Di zaman ketika harga manusia ditentukan dari harga outfit dan level kafe tempat nongkrong, istilah "kaya" dan "miskin" mengalami dekonstruksi brutal. Dunia memberi tepuk tangan kepada mereka yang bersinar terang di atas panggung sosial media, meski sebenarnya sedang terbakar dari dalam. Di sisi lain, mereka yang hidup dalam kesederhanaan, disebut kalah, padahal justru berhasil selamat dari jeratan ilusi yang dibungkus kemewahan.
Hari ini, ada begitu banyak orang dengan saldo yang gendut tapi jiwanya kurus. Rumah besar tapi hampa, isi lemari penuh tapi kepala kosong. Mereka tampak menang dari sudut pandang dunia, tapi kalah dalam pertandingan melawan diri sendiri. Semua yang dimiliki hanyalah alat pamer, bukan alat pemenuh. Semua dibeli, tak satu pun benar-benar dinikmati.
Banyak Harta, Tapi Jiwa Seret
Ada yang memiliki segalanya, namun tetap terjaga tiap malam. Bukan karena kopi, tapi karena cemas. Gelar panjang, jabatan mentereng, properti di mana-mana, tapi masih merasa ada yang kurang. Kekayaan menjadi semacam perlombaan tanpa garis akhir. Baru membeli satu barang mewah, sudah muncul iklan barang lain. Baru meraih satu pencapaian, sudah iri dengan pencapaian orang lain.
Tak ada ruang untuk diam, apalagi syukur.
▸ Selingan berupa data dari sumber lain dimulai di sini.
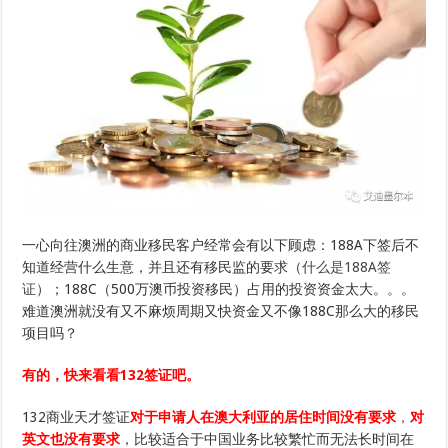
洲
产
品
即
能
获
得
澳
洲
绿
卡
—
132
商
业
天
一心向往澳洲的商业移民客户经常会有以下顾虑：188A下签后不
才
签
知道经营什么生意，并且还有移民监的要求（
什么是188A签
证
证
）；188C（500万澳币投资移民）占用的投资资金太大。。。
你
了
难道澳洲就没有又不麻烦周期又快资金又不像188C那么大的移民
解
项目吗？
吗？
有的，快来看看132签证吧。
132商业天才签证
对于申请人在澳大利亚的居住时间没有要求
，
对
英文也没有要求
，比较适合于中国业务比较繁忙而无法长时间在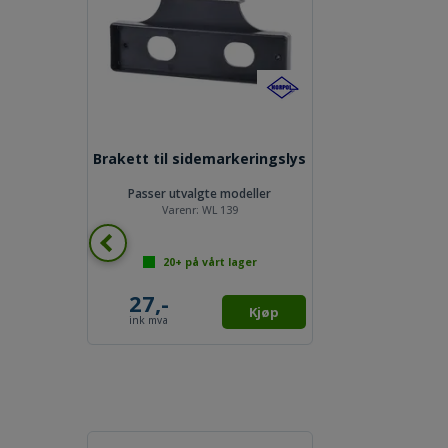
Brakett til sidemarkeringslys
Passer utvalgte modeller
Varenr:
WL 139
20+
på vårt lager
27,-
Kjøp
ink mva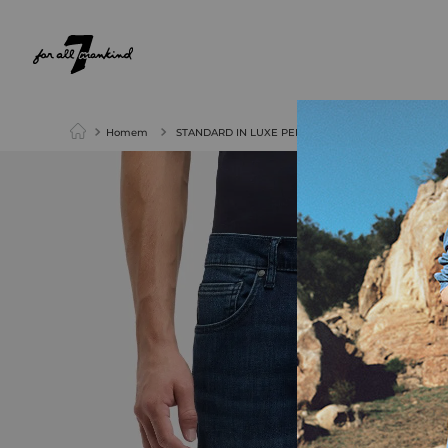
NEW ARRIVALS
PARA ELA
PARA ELE
Homem
STANDARD IN LUXE PERFORMANCE DARK BLUE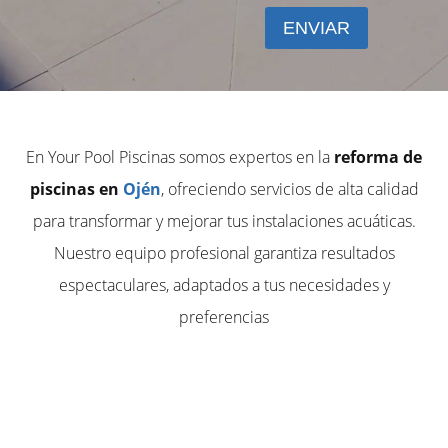
En Your Pool Piscinas somos expertos en la
reforma de
piscinas en
Ojén
, ofreciendo servicios de alta calidad
para transformar y mejorar tus instalaciones acuáticas.
Nuestro equipo profesional garantiza resultados
espectaculares, adaptados a tus necesidades y
preferencias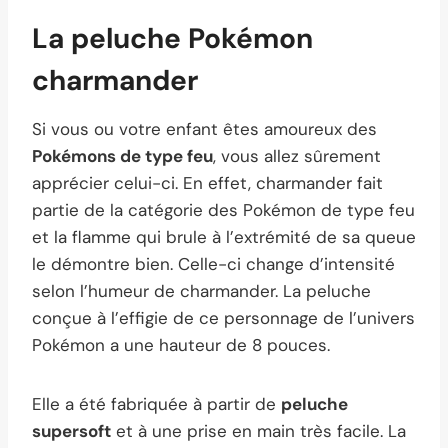
La peluche Pokémon
charmander
Si vous ou votre enfant êtes amoureux des
Pokémons de type feu
, vous allez sûrement
apprécier celui-ci. En effet, charmander fait
partie de la catégorie des Pokémon de type feu
et la flamme qui brule à l’extrémité de sa queue
le démontre bien. Celle-ci change d’intensité
selon l’humeur de charmander. La peluche
conçue à l’effigie de ce personnage de l’univers
Pokémon a une hauteur de 8 pouces.
Elle a été fabriquée à partir de
peluche
supersoft
et à une prise en main très facile. La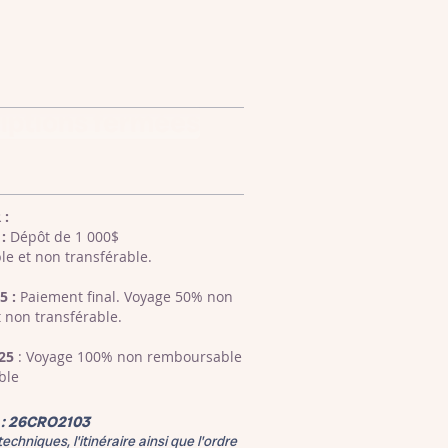
riptions fermées
 :
:
Dépôt de 1 000$
e et non transférable.
5 :
Paiement final. Voyage 50% non
 non transférable.
025
: Voyage 100% non remboursable
ble
e
: 26CRO2103
echniques, l'itinéraire ainsi que l'ordre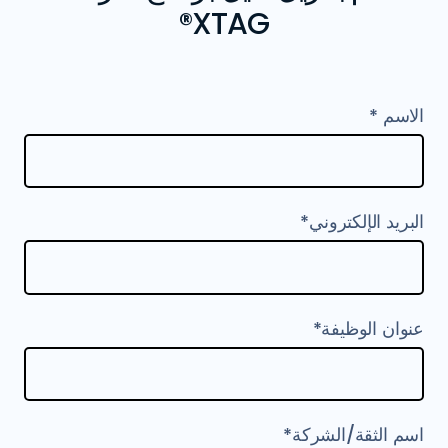
XTAG®
الاسم *
البريد الإلكتروني*
عنوان الوظيفة*
اسم الثقة/الشركة*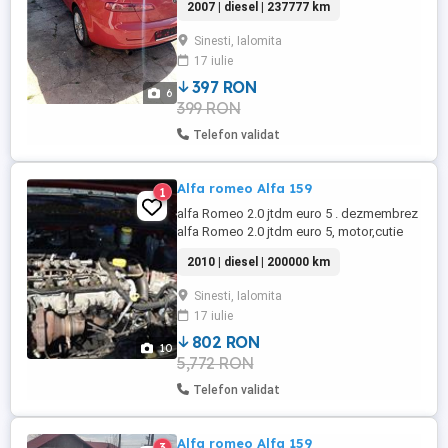
2007 | diesel | 237777 km
Sinesti, Ialomita
17 iulie
397 RON
6
399 RON
Telefon validat
Alfa romeo Alfa 159
1
alfa Romeo 2.0 jtdm euro 5 . dezmembrez
alfa Romeo 2.0 jtdm euro 5, motor,cutie
viteze F40, planetare, fuzete aluminiu
2010 | diesel | 200000 km
facelift etrieri brembo discuri 305,
accesorii motor, alternator, electromotor,
Sinesti, Ialomita
injectoare, etc
17 iulie
802 RON
10
5,772 RON
Telefon validat
Alfa romeo Alfa 159
3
Yang ada hanya ketakutan kehilangan posisi, reputasi, dan validasi. Kebahagiaan bergantung pada likes, dan harga diri tergadai pada komentar netizen. Ini bukan kaya. Ini jebakan kemiskinan dalam bungkus eksklusif.
Sedikit Harta, Tapi Tawa Berlimpah
Di sisi lain, ada yang hidup dari upah harian, namun tak pernah lupa tertawa. Tak pernah bepergian jauh, tapi hatinya tak pernah tersesat. Tak punya ponsel mahal, tapi komunikasinya hangat dan jujur. Tak punya kendaraan pribadi, tapi relasinya sampai ke mana-mana, karena keikhlasan lebih jauh jangkauannya dibanding mesin bermerek.
Hidup dalam keterbatasan justru melahirkan kemampuan menyiasati, menemukan nilai dari hal kecil, dan mencintai apa yang ada, bukan meratapi yang tidak bisa dimiliki. Tak punya banyak, tapi merasa cukup. Dan dari rasa cukup itulah lahir kebahagiaan yang tak tergantung musim diskon atau promo kartu kredit.
Dunia Salah Skor
Selama ini, sistem nilai global telah salah mengukur siapa yang benar-benar menang. Kekayaan dikaitkan dengan seberapa banyak aset bisa dikumpulkan, bukan seberapa dalam makna bisa dihidupi. Miskin dikaitkan dengan penghasilan, bukan dengan kualitas hidup.
Dunia mengangkat mereka yang tampil gemerlap, padahal mungkin retak di dalam. Dan mengabaikan mereka yang tampak sederhana, padahal damai luar biasa.
Sekolah mengajarkan cara menjadi sukses secara ekonomi, tapi lupa mengajarkan cara menjadi manusia yang utuh. Masyarakat memuja pencapaian individu, tapi lupa pentingnya hubungan dan kejujuran. Akhirnya, yang lahir adalah generasi dengan CV mengagumkan tapi hidup penuh tekanan. Generasi dengan rumah-rumah besar tapi makan malam diisi kesepian dan notifikasi tanpa arti.